A "result" in a unit test isn't the same thing as a constant, and requires a little care in explaining where it came from.
A hex literal is no different than a decimal literal like 1. Any special significance of a value is due to the context of a particular program.
I believe the concern raised in the IP address formatting question earlier today was not related to the use of hex literals in general, but the specific use of 0xDEADBEEF. At least, that's the way I read it.
There is a concern with using 0xDEADBEEF in particular, though in my opinion it is a small one. The problem is that many debuggers and runtime systems have already co-opted this particular value as a marker value to indicate unallocated heap, bad pointers on the stack, etc.
I don't recall off the top of my head just which debugging and runtime systems use this particular value, but I have seen it used this way several times over the years. If you are debugging in one of these environments, the existence of the 0xDEADBEEF constant in your code will be indistinguishable from the values in unallocated RAM or whatever, so at best you will not have as useful RAM dumps, and at worst you will get warnings from the debugger.
Anyhow, that's what I think the original commenter meant when he told you it was bad for "use in various debugging scenarios."
There's no reason why you shouldn't assign 0xdeadbeef to a variable.
But woe betide the programmer who tries to assign decimal 3735928559, or octal 33653337357, or worst of all: binary 11011110101011011011111011101111.
Big Endian or Little Endian?
One danger is when constants are assigned to an array or structure with different sized members; the endian-ness of the compiler or machine (including JVM vs CLR) will affect the ordering of the bytes.
This issue is true of non-constant values, too, of course.
Here's an, admittedly contrived, example. What is the value of buffer[0] after the last line?
const int TEST[] = { 0x01BADA55, 0xDEADBEEF };
char buffer[BUFSZ];
memcpy( buffer, (void*)TEST, sizeof(TEST));
I don't see any problem with using it as a value. Its just a number after all.

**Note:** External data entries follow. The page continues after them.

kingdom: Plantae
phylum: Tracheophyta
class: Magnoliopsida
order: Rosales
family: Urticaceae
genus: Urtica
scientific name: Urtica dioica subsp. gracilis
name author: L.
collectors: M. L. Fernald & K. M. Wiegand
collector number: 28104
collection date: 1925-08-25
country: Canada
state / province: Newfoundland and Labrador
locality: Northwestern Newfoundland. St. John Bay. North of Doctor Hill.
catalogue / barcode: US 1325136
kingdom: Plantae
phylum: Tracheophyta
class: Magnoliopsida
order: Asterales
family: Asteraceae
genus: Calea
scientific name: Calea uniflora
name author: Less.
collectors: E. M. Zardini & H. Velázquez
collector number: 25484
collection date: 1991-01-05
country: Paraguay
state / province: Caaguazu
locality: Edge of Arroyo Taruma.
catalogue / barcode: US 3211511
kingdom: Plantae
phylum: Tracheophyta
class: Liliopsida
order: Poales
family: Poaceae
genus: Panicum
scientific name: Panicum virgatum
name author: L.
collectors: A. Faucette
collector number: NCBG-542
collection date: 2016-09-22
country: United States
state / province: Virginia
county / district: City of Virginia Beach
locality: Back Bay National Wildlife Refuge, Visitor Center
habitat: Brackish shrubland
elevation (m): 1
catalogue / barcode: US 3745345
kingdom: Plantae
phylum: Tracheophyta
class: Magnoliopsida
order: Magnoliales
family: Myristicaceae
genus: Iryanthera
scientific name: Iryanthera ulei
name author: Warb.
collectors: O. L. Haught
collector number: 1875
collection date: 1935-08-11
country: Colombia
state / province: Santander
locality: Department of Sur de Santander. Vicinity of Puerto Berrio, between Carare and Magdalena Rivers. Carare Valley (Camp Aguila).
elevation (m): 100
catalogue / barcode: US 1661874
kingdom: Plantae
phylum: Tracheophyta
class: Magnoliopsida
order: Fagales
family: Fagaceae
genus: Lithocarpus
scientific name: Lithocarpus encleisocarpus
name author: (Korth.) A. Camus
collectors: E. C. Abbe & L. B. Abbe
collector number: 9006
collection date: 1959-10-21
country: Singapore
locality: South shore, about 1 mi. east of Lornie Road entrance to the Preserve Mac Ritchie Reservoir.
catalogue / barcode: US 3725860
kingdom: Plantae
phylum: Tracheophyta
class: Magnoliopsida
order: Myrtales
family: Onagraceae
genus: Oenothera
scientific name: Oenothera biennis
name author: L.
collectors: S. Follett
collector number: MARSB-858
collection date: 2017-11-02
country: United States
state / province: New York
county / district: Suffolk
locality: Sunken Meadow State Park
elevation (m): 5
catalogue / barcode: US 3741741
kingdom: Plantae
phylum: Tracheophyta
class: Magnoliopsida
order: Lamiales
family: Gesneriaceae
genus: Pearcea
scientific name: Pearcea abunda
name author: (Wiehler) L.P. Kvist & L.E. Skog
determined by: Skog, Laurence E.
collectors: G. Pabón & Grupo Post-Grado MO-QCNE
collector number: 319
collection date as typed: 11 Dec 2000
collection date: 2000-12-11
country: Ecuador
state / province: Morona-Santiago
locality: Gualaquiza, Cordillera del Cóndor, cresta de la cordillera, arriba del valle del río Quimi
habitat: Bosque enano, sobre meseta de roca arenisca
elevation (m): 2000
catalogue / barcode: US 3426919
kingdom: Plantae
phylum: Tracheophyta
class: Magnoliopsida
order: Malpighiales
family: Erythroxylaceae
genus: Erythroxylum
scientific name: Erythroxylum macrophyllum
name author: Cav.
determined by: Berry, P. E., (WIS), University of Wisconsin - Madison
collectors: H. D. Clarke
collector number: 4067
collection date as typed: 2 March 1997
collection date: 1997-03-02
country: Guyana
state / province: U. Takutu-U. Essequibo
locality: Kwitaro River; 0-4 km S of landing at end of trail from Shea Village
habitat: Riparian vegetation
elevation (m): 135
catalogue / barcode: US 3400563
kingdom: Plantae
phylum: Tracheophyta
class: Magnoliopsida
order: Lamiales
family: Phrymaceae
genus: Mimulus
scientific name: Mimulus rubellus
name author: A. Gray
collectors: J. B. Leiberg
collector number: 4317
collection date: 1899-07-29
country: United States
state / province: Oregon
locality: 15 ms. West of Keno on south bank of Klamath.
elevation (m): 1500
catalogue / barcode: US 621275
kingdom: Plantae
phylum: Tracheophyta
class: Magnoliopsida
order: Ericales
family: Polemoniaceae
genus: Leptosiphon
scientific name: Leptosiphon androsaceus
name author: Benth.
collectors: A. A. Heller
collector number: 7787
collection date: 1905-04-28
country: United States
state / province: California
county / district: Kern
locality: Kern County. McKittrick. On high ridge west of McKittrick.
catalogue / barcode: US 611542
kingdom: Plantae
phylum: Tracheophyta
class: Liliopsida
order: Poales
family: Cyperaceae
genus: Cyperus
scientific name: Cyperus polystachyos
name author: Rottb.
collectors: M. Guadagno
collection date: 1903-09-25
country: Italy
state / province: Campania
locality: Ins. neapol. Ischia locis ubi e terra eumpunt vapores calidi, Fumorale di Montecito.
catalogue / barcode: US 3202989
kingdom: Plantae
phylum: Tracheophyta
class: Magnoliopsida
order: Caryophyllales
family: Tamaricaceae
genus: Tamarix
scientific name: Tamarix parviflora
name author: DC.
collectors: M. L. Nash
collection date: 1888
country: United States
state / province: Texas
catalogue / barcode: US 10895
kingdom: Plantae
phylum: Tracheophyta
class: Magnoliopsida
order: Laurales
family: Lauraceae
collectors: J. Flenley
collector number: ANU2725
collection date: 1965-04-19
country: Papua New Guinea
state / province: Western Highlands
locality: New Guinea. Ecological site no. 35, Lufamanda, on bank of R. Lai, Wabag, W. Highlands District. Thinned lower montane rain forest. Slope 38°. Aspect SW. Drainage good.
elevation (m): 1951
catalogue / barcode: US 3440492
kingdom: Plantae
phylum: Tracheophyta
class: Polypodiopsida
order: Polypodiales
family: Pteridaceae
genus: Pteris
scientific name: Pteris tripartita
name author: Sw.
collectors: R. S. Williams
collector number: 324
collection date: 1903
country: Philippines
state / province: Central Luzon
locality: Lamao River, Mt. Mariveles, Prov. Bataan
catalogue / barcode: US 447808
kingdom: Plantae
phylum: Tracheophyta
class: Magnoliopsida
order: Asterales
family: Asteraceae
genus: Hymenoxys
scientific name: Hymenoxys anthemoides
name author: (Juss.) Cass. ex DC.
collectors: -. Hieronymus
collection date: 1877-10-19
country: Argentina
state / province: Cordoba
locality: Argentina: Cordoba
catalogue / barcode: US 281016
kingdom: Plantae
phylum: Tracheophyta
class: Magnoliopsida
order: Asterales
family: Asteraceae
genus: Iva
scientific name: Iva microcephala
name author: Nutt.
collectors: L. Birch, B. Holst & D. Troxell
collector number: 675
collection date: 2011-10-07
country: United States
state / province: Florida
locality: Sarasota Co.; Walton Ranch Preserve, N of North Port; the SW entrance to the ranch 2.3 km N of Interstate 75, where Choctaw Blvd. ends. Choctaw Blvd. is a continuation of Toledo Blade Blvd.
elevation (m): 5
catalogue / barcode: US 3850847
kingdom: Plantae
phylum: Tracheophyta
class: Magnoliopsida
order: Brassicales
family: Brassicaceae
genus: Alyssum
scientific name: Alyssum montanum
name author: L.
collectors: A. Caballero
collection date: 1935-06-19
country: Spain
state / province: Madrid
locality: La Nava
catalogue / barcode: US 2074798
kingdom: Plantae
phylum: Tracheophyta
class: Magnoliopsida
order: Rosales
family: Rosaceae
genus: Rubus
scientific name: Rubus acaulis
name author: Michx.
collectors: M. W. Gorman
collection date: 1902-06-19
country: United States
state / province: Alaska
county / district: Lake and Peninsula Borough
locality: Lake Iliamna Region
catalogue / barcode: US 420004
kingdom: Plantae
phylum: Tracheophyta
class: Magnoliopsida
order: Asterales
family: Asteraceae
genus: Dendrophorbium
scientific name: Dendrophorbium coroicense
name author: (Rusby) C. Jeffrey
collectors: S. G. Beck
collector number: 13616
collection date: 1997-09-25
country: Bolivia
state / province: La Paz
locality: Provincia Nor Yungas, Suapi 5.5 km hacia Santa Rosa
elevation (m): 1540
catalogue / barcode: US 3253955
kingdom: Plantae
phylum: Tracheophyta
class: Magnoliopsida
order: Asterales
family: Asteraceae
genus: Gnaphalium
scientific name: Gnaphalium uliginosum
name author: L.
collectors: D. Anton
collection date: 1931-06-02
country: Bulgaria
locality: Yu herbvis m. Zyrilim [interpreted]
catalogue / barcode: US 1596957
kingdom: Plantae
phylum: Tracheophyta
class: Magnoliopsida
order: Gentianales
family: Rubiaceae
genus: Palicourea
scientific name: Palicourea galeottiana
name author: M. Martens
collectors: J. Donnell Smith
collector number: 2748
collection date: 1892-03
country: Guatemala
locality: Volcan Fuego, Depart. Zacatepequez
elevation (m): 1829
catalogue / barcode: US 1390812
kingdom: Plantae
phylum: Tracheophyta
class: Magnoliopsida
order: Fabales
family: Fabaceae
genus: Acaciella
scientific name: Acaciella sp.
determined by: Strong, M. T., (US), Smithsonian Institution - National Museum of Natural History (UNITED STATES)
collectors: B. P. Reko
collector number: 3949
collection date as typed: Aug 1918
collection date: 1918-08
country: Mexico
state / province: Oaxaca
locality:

There's no danger in using a hard-coded hex value for a pointer (like your first example) in the right context. In particular, when doing very low-level hardware development, this is the way you access memory-mapped registers. (Though it's best to give them names with a #define, for example.) But at the application level you shouldn't ever need to do an assignment like that.
I use CAFEBABE
I haven't seen it used by any debuggers before.
int *i = 0xDEADBEEF;
// god knows if that location is available
int i = 0xDEADBEEF;
// what can go wrong?
The danger that I see is the same in both cases: you've created a flag value that has no immediate context. There's nothing about i in either case that will let me know 100, 1000 or 10000 lines that there is a potentially critical flag value associated with it. What you've planted is a landmine bug that, if I don't remember to check for it in every possible use, I could be faced with a terrible debugging problem. Every use of i will now have to look like this:
if (i != 0xDEADBEEF) { // Curse the original designer to oblivion
// Actual useful work goes here
}
Repeat the above for all of the 7000 instances where you need to use i in your code.
Now, why is the above worse than this?
if (isIProperlyInitialized()) { // Which could just be a boolean
// Actual useful work goes here
}
At a minimum, I can spot several critical issues:
Spelling: I'm a terrible typist. How easily will you spot 0xDAEDBEEF in a code review? Or 0xDEADBEFF? On the other hand, I know that my compile will barf immediately on isIProperlyInitialised() (insert the obligatory s vs. z debate here).
Exposure of meaning. Rather than trying to hide your flags in the code, you've intentionally created a method that the rest of the code can see.
Opportunities for coupling. It's entirely possible that a pointer or reference is connected to a loosely defined cache. An initialization check could be overloaded to check first if the value is in cache, then to try to bring it back into cache and, if all that fails, return false.
In short, it's just as easy to write the code you really need as it is to create a mysterious magic value. The code-maintainer of the future (who quite likely will be you) will thank you.